> FRAGMENTO PROPORCIONADO
***

Del poeta Ricardo Ruiz Caldera, el legado de sus escritos nos impulsa a desear que, sea cual fuere el lugar donde hoy habita, definitivamente el mismo se parezca a la aldea en donde al fin la vida aparataria haya sido derrotada por la felicidad. Ya en aquellos días, su estrecha sonrisa aclaraba que la auténtica vida universitaria estaba en las aulas y en el corazón de los creadores que aún deambulaban por sus pasillos. Y la jubilación se lo llevó, con sus incontables reflexiones filosóficas, hasta el resquicio del anonimato. Como de tantos jubilados más, nadie sabe en dónde, cómo y para qué puede estar funcionando su fuerza creadora.
Dios gracias, la historia nos dejó el ímpetu de una época en donde Cal y Agua fueron los ingredientes para blanquear la mugre de nuestra historia. Mugre instaurada en la banalidad del cargo, en la volubilidad del poder, en la trivialidad de sus acciones. Dios gracias nos quedó Etral, expresión y convicción de que la palabra es la luz, el sonido, la existencia y el movimiento de la perennidad. Y por ello, esta antología, la de la obra de los tres de Cal y Agua. Libro no de homenaje, sino de necesario rescate, de impostergable agradecimiento. Gracias poetas.
Quiero finalizar recordando lo que dijo una empleada de un despacho de una autoridad rectoral: Para qué publicar poesía o libros como esos, si “eso”, nadie lo lee, sino que se queda en los estantes. Sobre similar opinión, ya Jesús Semprum, uno de nuestros más importantes críticos, también olvidado, como siempre, decía: “Cervantes fue duramente descalificado. Hoy su obra permanece. ¿En dónde están sus detractores?” Los poetas José Parra Finol. Alfredo Áñez Medina y Ricardo Ruis Caldera permanecen y sus espíritus, corazones, músculos, risas y dolores, están entre nosotros. Los libros poco leídos quizás en nuestros días, y publicados para celebrar la transparencia de Cal y agua, y develar la magia de sus creadores, con valor, por Ebrahim Faría en función de Editor, quedarán, como muchos, en la larga historia editorial universitaria (Arte y Letras la más antigua, Los inéditos, la más reciente), a la espera del gran descubridor que, seguro estoy, será de alguna de nuestras universidades, y que nos hará avergonzarnos de nuestras actuales limitaciones. Así será como testimonio de esta época que vigila lo que hacemos esta pequeña lista de legado literario: Acomodo de Iliana Morales, La reinas del carnaval visten de rosado de José Luis Angarita, Relatos con i de Laura Morales, Ayer sea hoy de Lina Torres, Sur cando erosiones de Alexis Cabezas, Celeste y rosa de Claudia García, Para buscar mis memorias de Esmirna Párraga, Cuarta Crónica del Saladillo de Rutilio Ortega, Argumentos vencidos de Edixon Rosales, Poemas historias y relatos de Ángel Madriz y Acumulando abriles de Ebrahin Faría. Les pido, por lo tanto, espacio en sus estantes. Serán poemas. Serán relatos. Serán historias. Serán ficciones. En fin…Poetas serán, narradores…Serán escritores. Nunca, desde luego, habrá mejores credenciales.

***

> TAREA A REALIZAR
Por favor, transcribe del fragmento sobre Cal y Agua todo lo que va desde "Dios gracias, la" hasta "agradecimiento. Gracias poetas.".

***

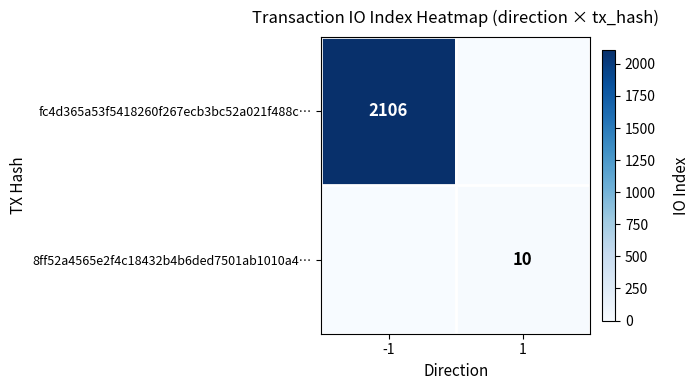

The 8ff52a4565e2f4c18432b4b6ded7501ab1010a4… series shows 14 at 1. True or false?

False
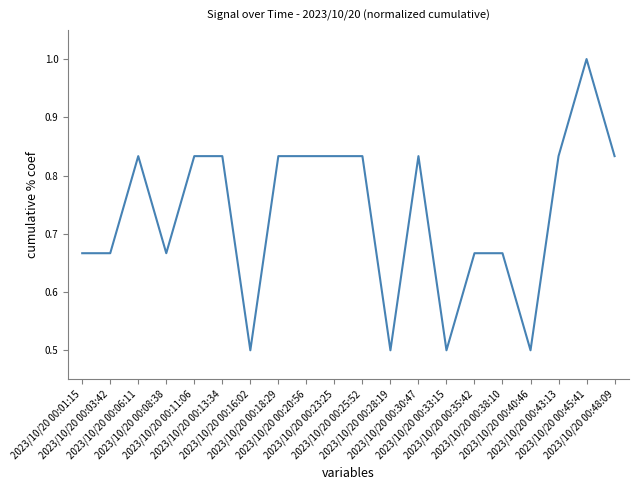

What is the difference between the maximum and minimum values?

0.5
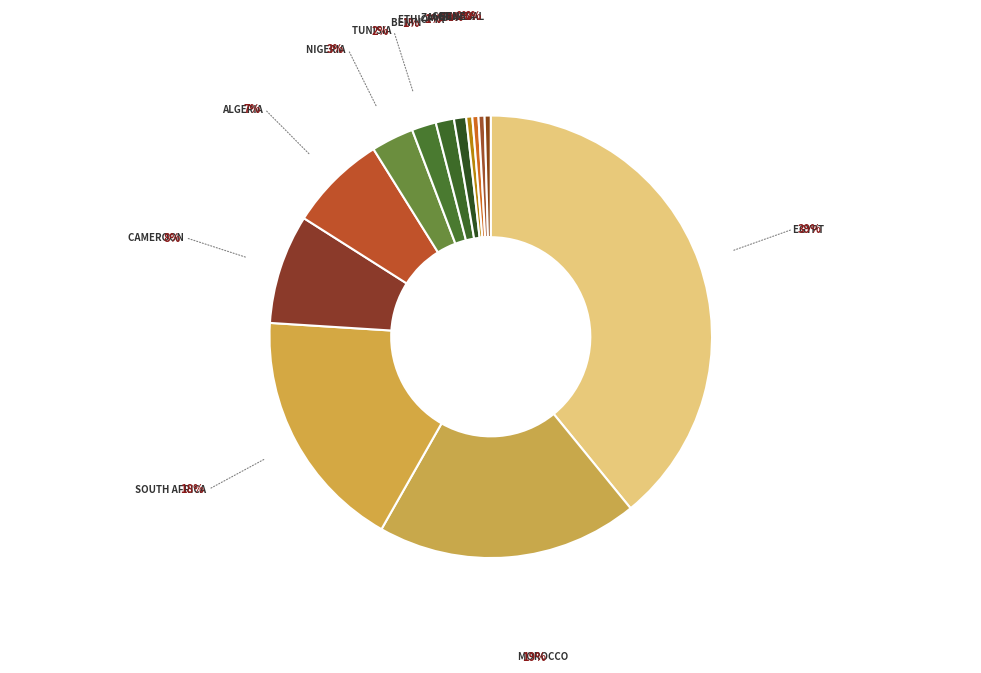

To the nearest percent, what is the average slice percentage?

8%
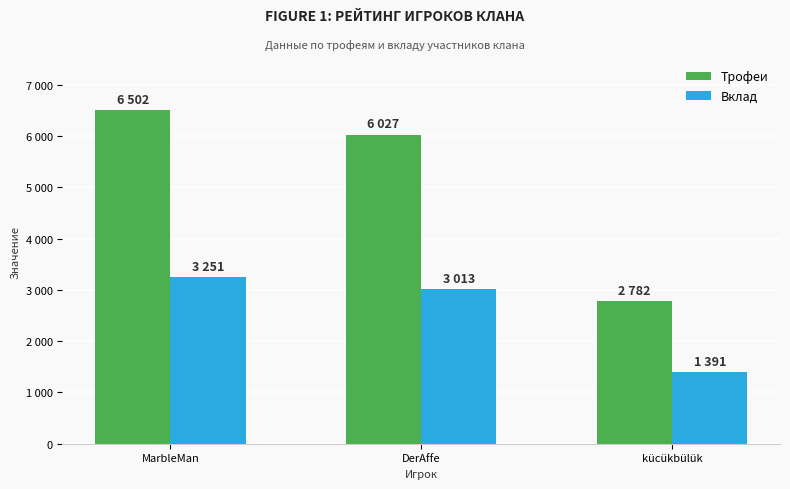

What value does the Трофеи series have at kücükbülük, to the nearest 100?

2800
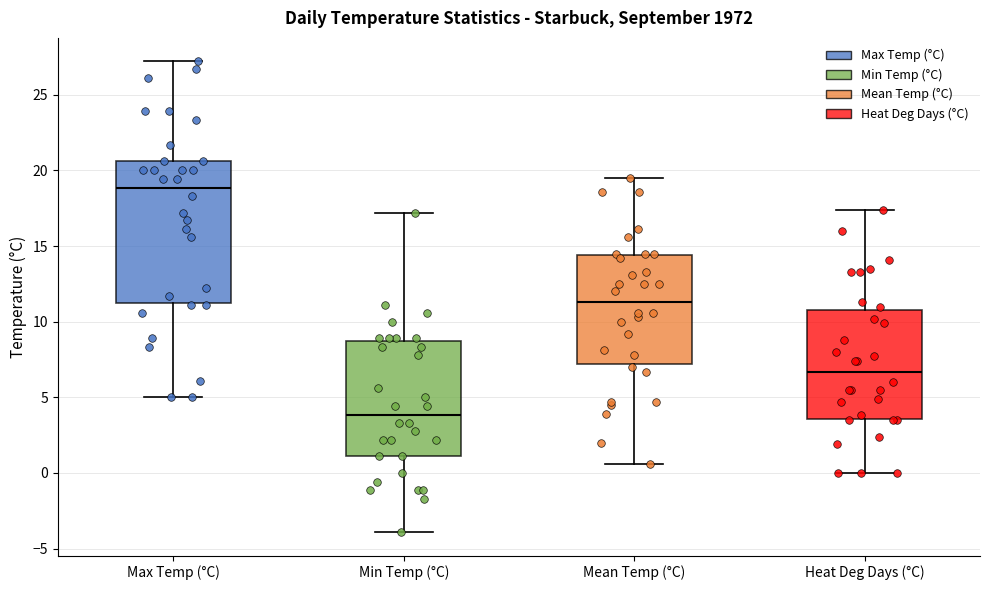

Reading left to right, read every box against the y-axis: the position of its median line, the range the box covers, and the ends of its whiskers. The values are not printed on the chart, so give them approximately, as read against the axis.

Max Temp (°C): median 19.0, box 11.5 to 20.5, whiskers 5.0 to 27.0
Min Temp (°C): median 4.0, box 1.0 to 9.0, whiskers -4.0 to 17.0
Mean Temp (°C): median 11.5, box 7.0 to 14.5, whiskers 0.5 to 19.5
Heat Deg Days (°C): median 6.5, box 3.5 to 11.0, whiskers 0.0 to 17.5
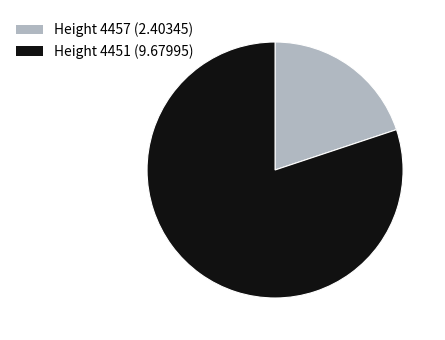

Which has a higher value, Height 4457 (2.40345) or Height 4451 (9.67995)?

Height 4451 (9.67995)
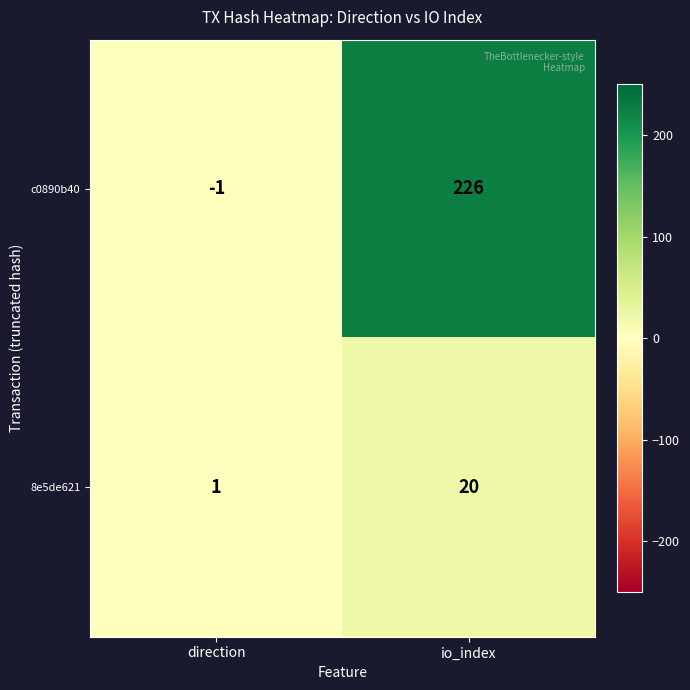

What is the sum of all 8e5de621 values?

21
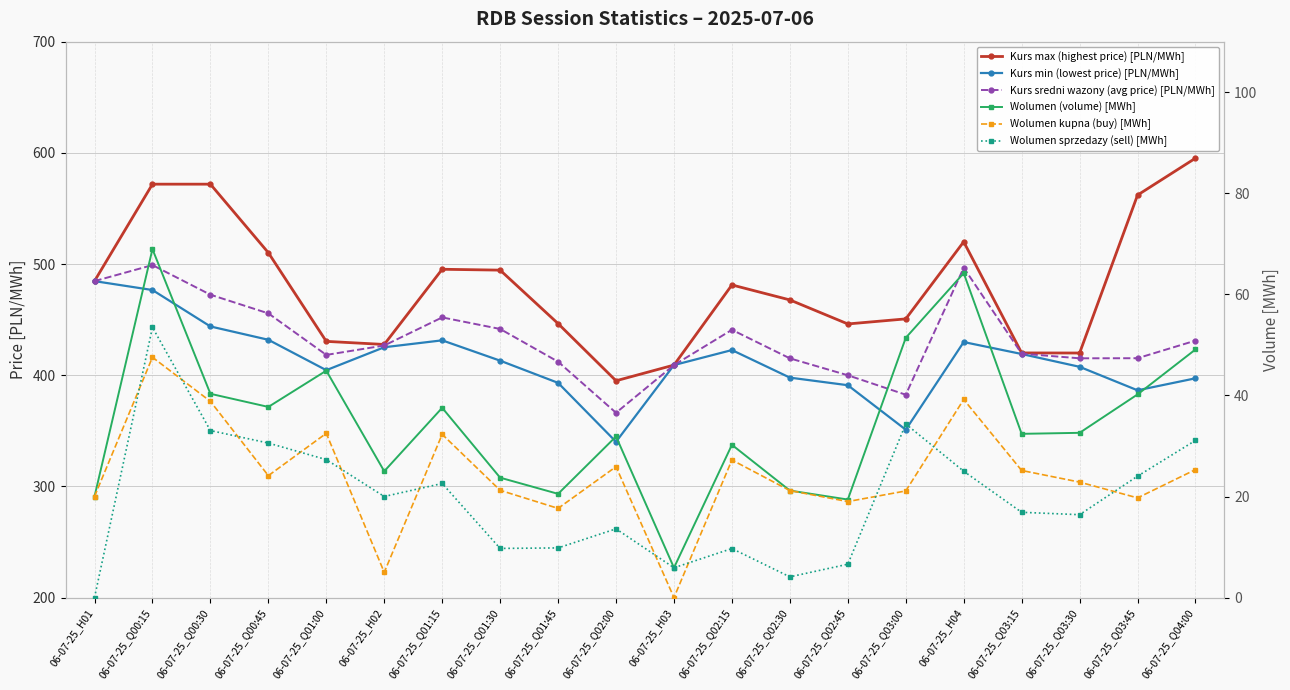

What is the minimum value for Kurs min (lowest price) [PLN/MWh]?

340.1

***

> EJERCICIO RESUELTO
Dios gracias, la historia nos dejó el ímpetu de una época en donde Cal y Agua fueron los ingredientes para blanquear la mugre de nuestra historia. Mugre instaurada en la banalidad del cargo, en la volubilidad del poder, en la trivialidad de sus acciones. Dios gracias nos quedó Etral, expresión y convicción de que la palabra es la luz, el sonido, la existencia y el movimiento de la perennidad. Y por ello, esta antología, la de la obra de los tres de Cal y Agua. Libro no de homenaje, sino de necesario rescate, de impostergable agradecimiento. Gracias poetas.